18. The perceptual spectral decoder according to claim 17 , wherein said noise filler in turn comprising a spectral codebook generator; said spectral codebook generator being arranged for creating a spectral codebook from said decoded spectral coefficients, and whereby said noise filler being arranged for filling said spectral holes with elements selected from said spectral codebook.

19. The perceptual spectral decoder according to claim 18 , wherein said spectral codebook generator is arranged for creating said spectral codebook to comprise elements based on perceptually relevant decoded spectral coefficients from a present frame.

20. The perceptual spectral decoder according to claim 18 , wherein said spectral codebook generator is arranged for creating said spectral codebook to comprise elements based on perceptually relevant decoded spectral coefficients from at least one of a past frame and a future frame.

21. The perceptual spectral decoder according to claim 18 , wherein said noise filler being further arranged to select said elements from said spectral codebook according to at least one criterion.

22. The perceptual spectral decoder according to claim 21 , wherein said noise filler being further arranged to select said elements from said spectral codebook in index order as a circular buffer, starting from a low frequency end.

23. The perceptual spectral decoder according to claim 21 , wherein said noise filler being further arranged to select said elements from said spectral codebook based on a spectral distance between a spectral hole to be filled and said selected element.

24. The perceptual spectral decoder according to claim 21 , wherein said noise filler being further arranged to select said elements from said spectral codebook based on an energy of a recovered spectral coefficient adjacent to a spectral hole to be filled and an energy of said selected element.

25. The perceptual spectral decoder according to claim 18 , wherein said noise filler further comprises a postprocessor arranged for postprocessing said spectral codebook, whereby said noise filler being arranged for selecting said elements from said postprocessed spectral codebook.

26. The perceptual spectral decoder according to claim 17 , wherein said spectrum filler further comprises a bandwidth extender.

27. The perceptual spectral decoder according to claim 26 , wherein said noise filler is arranged for performing noise filling for frequencies below a transition frequency (f t ) and said bandwidth extender being arranged for extending a bandwidth for frequencies above said transition frequency (f t ).

28. The perceptual spectral decoder according to claim 26 , wherein said bandwidth extender comprises a spectral folding section.

29. The perceptual spectral decoder according to claim 17 , wherein said noise filler is arranged to operate in a normalized domain.

30. The perceptual spectral decoder according to claim 29 , further comprising a spectral fill envelope applier arranged for applying a spectral fill envelope on said set of spectral coefficients in order to conserve an initial energy.

31. The perceptual spectral decoder according to claim 17 , wherein said converter comprises at least one of an inverse transform section and an inverse filter bank.

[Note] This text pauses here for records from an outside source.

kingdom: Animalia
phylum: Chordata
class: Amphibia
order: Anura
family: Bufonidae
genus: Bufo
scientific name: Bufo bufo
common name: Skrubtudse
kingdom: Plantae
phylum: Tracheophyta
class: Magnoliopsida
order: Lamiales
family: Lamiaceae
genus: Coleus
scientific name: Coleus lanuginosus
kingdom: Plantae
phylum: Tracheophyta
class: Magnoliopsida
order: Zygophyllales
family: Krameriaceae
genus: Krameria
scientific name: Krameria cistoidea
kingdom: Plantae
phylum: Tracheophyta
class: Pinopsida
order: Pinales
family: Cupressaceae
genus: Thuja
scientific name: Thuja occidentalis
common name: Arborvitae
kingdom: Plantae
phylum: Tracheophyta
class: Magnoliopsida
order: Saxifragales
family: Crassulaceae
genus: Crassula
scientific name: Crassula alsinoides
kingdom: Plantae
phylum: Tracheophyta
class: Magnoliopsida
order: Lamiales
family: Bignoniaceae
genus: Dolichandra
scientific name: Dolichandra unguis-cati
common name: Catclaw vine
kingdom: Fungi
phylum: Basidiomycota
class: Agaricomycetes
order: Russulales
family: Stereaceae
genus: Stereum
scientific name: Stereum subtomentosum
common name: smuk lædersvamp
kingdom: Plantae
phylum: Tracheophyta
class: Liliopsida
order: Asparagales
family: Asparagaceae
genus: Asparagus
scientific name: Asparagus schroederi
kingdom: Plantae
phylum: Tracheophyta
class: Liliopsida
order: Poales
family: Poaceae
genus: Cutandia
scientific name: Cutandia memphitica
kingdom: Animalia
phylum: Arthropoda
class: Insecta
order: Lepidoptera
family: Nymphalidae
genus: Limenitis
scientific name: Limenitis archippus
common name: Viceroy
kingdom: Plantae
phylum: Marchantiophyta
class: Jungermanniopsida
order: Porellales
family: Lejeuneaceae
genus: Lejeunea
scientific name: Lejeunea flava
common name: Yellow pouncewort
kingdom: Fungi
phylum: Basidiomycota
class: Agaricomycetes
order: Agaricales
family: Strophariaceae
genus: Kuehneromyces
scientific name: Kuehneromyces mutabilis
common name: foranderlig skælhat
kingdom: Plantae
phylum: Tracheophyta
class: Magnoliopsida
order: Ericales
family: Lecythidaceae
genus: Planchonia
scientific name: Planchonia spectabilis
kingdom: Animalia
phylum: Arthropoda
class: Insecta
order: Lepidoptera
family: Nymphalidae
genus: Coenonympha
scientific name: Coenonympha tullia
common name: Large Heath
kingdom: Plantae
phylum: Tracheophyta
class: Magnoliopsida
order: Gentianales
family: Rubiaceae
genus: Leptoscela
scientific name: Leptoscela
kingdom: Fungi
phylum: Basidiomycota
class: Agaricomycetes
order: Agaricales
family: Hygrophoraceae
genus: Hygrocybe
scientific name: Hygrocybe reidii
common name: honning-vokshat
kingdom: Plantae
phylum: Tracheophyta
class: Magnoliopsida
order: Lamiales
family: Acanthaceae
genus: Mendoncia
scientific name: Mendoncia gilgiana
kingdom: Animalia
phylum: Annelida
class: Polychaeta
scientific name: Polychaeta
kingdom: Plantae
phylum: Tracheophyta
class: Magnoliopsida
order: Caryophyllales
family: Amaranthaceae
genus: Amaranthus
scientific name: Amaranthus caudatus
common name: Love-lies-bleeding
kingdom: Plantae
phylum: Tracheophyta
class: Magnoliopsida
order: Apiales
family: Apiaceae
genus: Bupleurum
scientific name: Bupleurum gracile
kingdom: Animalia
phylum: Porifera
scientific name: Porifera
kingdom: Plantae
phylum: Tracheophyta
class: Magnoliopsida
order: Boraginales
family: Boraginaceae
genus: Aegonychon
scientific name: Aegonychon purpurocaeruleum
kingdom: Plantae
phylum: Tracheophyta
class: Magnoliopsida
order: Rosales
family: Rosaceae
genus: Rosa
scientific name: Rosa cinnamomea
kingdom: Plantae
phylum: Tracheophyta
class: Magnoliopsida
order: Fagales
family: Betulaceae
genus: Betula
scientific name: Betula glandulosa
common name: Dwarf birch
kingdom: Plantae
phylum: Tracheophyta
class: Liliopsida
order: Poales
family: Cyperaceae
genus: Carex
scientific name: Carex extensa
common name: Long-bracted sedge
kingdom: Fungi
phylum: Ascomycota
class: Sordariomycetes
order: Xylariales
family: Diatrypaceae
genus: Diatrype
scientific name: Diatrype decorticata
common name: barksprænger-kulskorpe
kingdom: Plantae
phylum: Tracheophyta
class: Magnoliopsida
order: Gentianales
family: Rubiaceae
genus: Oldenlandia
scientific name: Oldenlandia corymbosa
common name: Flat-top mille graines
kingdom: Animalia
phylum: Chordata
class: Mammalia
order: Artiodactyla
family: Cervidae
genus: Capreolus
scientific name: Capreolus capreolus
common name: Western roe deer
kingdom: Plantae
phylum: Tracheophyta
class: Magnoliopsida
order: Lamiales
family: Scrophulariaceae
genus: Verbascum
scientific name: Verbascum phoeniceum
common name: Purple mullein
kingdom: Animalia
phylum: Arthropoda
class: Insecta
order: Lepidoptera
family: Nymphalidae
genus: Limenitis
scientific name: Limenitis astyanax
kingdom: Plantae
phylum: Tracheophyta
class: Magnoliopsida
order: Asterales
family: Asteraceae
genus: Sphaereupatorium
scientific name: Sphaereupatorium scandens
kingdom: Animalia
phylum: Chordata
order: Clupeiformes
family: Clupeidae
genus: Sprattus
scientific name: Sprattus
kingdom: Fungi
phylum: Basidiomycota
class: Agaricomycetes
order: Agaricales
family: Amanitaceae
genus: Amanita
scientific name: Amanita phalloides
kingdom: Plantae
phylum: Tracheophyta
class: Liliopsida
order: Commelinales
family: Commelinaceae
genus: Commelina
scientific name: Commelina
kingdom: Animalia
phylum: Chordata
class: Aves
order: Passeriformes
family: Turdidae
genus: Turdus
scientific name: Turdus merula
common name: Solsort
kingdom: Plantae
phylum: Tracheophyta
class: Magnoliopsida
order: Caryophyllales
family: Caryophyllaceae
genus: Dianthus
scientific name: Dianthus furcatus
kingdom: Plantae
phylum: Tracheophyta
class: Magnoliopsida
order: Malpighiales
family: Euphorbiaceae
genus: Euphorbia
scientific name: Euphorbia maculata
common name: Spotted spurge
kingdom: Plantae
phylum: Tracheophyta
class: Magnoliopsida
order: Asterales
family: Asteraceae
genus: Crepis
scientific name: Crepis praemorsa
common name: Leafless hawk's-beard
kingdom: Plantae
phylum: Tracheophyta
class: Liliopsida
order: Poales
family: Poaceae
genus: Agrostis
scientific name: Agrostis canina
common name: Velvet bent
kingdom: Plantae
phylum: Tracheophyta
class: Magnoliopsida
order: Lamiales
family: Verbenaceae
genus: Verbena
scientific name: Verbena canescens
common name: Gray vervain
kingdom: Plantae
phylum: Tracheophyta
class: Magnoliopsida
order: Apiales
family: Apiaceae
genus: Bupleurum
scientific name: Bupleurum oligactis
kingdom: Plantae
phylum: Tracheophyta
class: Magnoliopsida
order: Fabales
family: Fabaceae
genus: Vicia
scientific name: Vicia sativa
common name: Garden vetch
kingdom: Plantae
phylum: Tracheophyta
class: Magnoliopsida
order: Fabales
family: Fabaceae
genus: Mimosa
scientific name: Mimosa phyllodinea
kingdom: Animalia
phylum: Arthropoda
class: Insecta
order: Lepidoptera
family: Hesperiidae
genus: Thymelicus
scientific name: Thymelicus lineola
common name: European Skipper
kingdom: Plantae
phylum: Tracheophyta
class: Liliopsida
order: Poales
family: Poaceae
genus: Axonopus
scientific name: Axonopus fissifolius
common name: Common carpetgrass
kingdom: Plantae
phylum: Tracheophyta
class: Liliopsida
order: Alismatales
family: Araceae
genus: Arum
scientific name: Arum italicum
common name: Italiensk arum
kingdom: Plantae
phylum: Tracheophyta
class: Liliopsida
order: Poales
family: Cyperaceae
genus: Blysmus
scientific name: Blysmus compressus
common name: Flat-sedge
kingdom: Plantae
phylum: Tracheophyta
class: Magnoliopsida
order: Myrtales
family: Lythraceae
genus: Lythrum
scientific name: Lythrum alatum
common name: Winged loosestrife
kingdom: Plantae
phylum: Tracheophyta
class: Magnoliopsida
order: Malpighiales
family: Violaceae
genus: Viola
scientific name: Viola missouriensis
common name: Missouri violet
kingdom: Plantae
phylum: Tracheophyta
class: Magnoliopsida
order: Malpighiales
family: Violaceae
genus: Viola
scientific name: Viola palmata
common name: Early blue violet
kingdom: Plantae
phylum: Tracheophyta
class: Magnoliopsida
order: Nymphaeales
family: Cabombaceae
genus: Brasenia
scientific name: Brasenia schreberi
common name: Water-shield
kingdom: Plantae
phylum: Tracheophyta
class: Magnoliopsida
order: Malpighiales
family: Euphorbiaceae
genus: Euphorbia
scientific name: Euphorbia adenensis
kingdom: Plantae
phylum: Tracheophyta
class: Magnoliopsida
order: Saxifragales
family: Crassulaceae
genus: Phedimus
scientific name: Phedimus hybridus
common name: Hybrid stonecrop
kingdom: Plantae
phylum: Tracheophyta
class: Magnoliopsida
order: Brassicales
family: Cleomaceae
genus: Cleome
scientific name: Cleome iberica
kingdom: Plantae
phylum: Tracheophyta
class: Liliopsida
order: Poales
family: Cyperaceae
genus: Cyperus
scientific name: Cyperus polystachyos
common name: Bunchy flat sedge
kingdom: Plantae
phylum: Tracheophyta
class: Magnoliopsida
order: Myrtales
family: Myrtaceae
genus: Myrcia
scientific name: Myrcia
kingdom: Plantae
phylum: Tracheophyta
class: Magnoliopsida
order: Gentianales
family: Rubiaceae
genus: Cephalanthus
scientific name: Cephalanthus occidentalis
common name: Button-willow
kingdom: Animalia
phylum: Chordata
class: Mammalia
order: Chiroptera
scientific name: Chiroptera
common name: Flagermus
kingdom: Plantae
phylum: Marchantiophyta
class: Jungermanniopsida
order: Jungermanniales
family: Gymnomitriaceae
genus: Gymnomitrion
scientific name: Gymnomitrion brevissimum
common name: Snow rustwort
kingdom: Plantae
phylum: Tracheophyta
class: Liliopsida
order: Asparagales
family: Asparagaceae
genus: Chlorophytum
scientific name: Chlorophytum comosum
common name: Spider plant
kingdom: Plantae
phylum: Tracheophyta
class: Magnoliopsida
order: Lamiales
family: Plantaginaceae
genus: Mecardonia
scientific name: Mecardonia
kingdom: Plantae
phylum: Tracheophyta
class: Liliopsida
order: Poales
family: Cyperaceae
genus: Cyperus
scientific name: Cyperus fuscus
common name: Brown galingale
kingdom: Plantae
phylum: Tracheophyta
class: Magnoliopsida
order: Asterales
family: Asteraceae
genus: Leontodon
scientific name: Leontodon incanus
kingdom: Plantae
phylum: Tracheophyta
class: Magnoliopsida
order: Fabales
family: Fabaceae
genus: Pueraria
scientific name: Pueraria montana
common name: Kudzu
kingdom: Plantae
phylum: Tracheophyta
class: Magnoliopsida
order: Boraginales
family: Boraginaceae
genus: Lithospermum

32. A signal handling device for use in a perceptual spectral decoder, comprising: an input for decoded spectral coefficients of an initial set of spectral coefficients; a spectrum filler connected to said input and arranged for spectrum filling of said initial set of spectral coefficients into a set of reconstructed spectral coefficients, said spectrum filler comprising a noise filler for noise filling of spectral holes by setting spectral coefficients in said initial set of spectral coefficients having a zero magnitude or being non-decoded equal to elements derived from said decoded spectral coefficients; and an output for said set of reconstructed spectral coefficients; converting said set of reconstructed spectral coefficients of a frequency domain into an audio signal of a time domain.